• **Instructions for the task**:
How many lines in the records contain the string "todas"? Matching is case-sensitive, and the reply should be only the number.

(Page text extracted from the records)
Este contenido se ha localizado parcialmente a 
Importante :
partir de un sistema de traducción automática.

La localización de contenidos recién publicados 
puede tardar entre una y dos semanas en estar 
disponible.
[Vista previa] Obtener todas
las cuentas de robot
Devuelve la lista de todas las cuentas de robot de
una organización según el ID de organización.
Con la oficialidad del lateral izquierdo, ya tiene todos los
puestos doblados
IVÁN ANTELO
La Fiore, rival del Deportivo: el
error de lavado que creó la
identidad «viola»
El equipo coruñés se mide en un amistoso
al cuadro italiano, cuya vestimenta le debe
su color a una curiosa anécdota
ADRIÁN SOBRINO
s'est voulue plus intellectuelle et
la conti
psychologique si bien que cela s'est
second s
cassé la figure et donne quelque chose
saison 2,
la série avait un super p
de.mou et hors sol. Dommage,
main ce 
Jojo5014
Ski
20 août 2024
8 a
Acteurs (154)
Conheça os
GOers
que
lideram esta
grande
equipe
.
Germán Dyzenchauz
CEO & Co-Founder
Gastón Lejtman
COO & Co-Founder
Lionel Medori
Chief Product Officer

• **Solution for this exercise**:
2